ISBN Searching: https://archive.org/search.php?query=isbn%3A9780964015319 but they can also be in related-external-identifiers if you want to find different editions that are fundamentally the same (thank you to oclc’s xisbn service for the help there).

LCCN searching: https://archive.org/search.php?query=lccn%3A94072390

OCLC numbers are in two places, but mostly: https://archive.org/search.php?query=oclc-id%3A31773958

Dates: If you want to find a book with a particular date in the date field: https://archive.org/details/Boston_College_Library?&and[]=date:1914

If you want to find all books that have a date in the date field: https://archive.org/details/Boston_College_Library?&and[]=date:*

All books that do not have any date field: https://archive.org/details/Boston_College_Library?&and[]=NOT%20date:*

You can also search by the number of bytes in an item: e.g.
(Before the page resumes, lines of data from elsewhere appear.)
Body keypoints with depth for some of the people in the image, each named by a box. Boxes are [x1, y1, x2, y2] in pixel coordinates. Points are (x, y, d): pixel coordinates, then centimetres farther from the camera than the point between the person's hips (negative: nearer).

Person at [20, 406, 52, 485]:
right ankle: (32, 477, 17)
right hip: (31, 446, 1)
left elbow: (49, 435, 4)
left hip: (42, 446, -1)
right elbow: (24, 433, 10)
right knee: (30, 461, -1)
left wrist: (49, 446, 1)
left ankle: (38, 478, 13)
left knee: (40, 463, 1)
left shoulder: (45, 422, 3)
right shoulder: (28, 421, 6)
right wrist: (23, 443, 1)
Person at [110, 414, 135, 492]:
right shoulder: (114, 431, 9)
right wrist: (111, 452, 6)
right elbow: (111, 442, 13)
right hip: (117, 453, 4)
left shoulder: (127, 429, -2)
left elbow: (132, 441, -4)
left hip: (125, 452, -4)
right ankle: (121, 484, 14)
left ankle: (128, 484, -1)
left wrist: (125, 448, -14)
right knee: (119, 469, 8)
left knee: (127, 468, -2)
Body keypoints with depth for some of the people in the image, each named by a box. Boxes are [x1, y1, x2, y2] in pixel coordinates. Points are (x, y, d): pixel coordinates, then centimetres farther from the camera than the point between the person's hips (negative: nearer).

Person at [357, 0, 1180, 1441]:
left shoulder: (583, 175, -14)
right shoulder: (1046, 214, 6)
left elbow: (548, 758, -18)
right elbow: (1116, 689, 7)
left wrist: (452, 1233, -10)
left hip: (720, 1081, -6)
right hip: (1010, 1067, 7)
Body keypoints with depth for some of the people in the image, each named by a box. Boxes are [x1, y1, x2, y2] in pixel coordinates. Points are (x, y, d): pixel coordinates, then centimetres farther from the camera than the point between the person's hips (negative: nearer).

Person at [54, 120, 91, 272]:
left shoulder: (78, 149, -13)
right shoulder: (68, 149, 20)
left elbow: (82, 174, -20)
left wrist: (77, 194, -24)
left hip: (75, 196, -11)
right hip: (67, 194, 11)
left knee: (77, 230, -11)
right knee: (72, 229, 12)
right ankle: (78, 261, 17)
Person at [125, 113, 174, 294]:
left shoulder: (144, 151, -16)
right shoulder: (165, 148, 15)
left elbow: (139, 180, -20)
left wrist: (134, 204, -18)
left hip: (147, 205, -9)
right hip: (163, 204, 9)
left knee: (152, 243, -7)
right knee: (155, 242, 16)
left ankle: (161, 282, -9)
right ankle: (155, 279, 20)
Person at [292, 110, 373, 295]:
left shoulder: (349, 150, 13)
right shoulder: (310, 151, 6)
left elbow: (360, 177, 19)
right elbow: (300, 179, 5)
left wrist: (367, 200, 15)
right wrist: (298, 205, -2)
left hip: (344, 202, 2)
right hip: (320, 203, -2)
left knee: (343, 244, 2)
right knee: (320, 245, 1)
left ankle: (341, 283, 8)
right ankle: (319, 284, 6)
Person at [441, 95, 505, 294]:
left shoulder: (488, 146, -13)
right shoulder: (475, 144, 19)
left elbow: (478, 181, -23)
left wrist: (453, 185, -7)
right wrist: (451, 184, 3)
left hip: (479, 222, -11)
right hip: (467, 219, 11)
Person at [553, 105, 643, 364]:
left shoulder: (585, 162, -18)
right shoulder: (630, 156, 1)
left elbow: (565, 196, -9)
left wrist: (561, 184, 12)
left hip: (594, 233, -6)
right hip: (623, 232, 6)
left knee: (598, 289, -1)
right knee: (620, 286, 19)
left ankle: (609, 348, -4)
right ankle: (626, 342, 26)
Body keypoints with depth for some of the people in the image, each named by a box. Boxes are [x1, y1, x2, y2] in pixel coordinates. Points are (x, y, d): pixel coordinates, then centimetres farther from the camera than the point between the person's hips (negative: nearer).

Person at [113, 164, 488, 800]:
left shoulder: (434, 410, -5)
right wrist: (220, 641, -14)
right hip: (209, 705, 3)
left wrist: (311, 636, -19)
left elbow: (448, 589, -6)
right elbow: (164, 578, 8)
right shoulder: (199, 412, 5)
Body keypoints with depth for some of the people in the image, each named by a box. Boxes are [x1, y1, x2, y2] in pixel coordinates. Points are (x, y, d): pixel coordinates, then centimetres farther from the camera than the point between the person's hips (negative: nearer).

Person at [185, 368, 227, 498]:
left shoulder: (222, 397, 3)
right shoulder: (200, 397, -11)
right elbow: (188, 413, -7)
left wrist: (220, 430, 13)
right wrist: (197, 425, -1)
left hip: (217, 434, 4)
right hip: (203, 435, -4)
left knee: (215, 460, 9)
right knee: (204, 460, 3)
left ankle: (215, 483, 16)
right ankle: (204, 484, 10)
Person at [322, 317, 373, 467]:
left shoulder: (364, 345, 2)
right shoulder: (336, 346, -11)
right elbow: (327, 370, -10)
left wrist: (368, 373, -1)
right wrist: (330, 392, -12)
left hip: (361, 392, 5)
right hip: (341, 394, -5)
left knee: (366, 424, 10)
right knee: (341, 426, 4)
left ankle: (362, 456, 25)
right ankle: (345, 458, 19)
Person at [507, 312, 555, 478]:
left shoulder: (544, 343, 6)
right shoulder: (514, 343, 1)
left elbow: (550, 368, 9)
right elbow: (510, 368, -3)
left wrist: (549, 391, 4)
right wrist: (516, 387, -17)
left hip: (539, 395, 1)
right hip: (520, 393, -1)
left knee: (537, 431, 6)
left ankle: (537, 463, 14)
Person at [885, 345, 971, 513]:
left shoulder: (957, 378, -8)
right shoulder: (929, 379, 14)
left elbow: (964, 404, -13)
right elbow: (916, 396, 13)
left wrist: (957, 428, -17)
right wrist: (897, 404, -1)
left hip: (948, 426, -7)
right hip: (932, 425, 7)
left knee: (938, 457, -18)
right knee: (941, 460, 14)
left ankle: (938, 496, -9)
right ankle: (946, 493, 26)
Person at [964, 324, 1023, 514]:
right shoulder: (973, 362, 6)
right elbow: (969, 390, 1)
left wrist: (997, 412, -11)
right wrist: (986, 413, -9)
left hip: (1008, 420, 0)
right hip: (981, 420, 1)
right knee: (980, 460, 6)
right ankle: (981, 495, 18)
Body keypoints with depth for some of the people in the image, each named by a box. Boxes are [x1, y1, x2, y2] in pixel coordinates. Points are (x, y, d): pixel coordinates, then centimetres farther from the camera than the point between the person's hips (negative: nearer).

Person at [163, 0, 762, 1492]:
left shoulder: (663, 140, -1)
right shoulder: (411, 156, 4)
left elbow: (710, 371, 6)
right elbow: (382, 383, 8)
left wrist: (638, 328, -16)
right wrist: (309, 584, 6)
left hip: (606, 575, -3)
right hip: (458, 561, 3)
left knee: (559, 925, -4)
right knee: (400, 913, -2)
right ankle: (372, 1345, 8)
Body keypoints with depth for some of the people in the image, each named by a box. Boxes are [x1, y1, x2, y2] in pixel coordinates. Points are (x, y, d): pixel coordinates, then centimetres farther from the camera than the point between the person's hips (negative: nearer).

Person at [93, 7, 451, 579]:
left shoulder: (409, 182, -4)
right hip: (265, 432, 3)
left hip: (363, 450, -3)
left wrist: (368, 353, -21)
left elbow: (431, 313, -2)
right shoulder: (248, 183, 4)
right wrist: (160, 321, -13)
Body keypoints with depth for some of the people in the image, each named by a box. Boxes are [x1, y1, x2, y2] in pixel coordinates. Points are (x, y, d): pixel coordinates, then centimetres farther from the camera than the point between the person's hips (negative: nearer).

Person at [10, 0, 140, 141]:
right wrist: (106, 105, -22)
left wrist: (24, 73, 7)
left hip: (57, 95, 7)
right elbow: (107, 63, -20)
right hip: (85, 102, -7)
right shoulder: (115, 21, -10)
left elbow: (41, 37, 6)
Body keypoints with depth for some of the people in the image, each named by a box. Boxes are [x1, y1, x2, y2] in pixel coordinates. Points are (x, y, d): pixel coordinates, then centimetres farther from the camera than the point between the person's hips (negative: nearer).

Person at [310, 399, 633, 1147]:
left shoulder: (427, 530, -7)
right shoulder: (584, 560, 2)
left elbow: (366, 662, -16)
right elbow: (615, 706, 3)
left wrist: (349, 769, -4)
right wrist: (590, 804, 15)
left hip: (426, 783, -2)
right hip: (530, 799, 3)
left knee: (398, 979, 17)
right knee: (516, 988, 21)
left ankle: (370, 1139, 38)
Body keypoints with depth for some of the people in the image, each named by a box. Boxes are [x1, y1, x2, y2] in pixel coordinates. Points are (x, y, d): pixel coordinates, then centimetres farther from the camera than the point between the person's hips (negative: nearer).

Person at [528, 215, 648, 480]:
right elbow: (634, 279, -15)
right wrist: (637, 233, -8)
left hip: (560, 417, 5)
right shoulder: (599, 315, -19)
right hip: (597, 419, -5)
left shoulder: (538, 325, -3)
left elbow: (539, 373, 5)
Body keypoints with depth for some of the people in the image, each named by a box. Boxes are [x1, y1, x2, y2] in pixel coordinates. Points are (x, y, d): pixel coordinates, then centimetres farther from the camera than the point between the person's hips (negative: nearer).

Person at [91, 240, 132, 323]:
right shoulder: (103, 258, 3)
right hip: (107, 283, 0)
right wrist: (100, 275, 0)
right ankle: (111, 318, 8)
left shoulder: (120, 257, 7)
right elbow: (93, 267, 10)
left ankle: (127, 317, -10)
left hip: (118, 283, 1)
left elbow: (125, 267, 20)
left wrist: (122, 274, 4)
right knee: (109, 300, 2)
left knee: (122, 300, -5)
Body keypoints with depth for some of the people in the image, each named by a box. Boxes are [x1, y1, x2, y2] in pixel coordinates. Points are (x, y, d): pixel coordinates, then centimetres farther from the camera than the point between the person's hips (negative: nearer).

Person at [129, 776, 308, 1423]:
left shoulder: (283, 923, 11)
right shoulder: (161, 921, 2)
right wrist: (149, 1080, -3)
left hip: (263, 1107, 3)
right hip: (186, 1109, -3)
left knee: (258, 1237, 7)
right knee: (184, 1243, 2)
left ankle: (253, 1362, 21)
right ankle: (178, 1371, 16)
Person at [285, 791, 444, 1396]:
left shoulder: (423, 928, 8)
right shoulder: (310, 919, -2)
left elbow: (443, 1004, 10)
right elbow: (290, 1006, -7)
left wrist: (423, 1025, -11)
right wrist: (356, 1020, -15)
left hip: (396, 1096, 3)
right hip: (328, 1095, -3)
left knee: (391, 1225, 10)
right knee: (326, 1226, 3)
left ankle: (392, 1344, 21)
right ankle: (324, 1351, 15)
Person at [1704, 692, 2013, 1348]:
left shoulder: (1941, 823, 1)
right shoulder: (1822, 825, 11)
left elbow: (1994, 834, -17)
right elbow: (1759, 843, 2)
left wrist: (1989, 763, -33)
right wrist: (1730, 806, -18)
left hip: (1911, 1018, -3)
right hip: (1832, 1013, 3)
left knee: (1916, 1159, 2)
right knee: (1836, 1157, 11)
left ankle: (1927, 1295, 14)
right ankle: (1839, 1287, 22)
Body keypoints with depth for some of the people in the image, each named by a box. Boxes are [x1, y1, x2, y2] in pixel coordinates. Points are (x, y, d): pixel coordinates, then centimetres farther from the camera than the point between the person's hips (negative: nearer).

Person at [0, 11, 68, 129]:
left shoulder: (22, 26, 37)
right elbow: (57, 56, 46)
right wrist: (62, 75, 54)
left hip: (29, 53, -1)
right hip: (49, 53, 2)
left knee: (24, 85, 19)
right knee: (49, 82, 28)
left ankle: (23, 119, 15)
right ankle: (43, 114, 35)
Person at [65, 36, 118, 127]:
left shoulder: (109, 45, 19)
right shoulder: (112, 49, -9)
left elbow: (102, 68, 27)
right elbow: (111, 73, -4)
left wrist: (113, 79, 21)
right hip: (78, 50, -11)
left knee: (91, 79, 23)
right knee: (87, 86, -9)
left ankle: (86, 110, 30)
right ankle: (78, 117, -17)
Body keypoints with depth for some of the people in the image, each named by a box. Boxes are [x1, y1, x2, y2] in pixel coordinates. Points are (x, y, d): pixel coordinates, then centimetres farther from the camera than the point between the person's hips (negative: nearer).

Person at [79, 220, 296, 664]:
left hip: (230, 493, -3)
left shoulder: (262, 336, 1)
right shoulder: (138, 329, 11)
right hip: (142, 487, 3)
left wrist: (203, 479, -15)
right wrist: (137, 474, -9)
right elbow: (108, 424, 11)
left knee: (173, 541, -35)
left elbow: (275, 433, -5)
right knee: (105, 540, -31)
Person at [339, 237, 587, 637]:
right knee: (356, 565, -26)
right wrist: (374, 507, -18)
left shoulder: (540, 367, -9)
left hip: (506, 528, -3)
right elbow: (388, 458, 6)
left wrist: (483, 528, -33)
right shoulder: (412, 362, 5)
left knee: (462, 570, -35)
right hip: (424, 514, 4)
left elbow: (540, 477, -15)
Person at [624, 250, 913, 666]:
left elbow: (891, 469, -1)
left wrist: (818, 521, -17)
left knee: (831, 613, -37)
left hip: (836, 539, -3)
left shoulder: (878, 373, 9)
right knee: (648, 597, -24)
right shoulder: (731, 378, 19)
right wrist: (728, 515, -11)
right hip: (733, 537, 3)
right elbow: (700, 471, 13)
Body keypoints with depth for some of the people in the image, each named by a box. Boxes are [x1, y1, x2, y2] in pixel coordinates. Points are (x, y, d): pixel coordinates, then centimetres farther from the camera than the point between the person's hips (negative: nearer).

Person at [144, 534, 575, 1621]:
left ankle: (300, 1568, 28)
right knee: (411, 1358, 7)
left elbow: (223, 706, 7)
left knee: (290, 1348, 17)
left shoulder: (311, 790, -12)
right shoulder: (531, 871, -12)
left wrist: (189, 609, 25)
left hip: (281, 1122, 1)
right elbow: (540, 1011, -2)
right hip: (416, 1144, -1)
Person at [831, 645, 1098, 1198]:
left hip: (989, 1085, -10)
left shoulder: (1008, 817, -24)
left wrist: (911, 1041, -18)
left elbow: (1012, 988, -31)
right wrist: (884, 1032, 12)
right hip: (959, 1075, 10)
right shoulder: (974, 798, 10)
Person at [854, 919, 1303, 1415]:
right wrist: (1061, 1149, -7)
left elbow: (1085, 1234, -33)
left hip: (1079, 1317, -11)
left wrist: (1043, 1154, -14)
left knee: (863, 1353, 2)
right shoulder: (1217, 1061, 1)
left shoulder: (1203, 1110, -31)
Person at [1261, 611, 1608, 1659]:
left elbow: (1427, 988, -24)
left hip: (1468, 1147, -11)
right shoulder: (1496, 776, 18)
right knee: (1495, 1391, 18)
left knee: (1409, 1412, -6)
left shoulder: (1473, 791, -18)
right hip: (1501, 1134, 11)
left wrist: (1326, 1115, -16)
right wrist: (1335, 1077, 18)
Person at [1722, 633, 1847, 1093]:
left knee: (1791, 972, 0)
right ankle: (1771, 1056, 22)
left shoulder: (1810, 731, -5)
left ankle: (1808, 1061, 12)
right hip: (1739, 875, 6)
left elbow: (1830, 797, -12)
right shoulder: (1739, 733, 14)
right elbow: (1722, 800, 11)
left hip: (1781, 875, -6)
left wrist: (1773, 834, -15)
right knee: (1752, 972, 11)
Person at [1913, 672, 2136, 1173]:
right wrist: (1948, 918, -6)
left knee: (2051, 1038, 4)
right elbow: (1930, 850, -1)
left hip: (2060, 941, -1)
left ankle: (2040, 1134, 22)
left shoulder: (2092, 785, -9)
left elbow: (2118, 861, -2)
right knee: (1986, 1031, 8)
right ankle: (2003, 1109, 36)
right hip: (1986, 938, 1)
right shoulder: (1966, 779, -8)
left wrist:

https://archive.org/details/georgeblood?&and[]=item_size:[300000000%20TO%201000000000]%20AND%20publicdate:[2017-04-30%20TO%202099-01-01]

If you want to search the external identifier field, it is a bit tricky because it has “:” in the field.  So if you replace “?” it kind of works.   So these are the MGM records whose catalog numbers start with “30”:    https://archive.org/details/georgeblood?sort=-reviewdate&and%5B%5D=external%5C-identifier:urn?pubcat?mgm?30*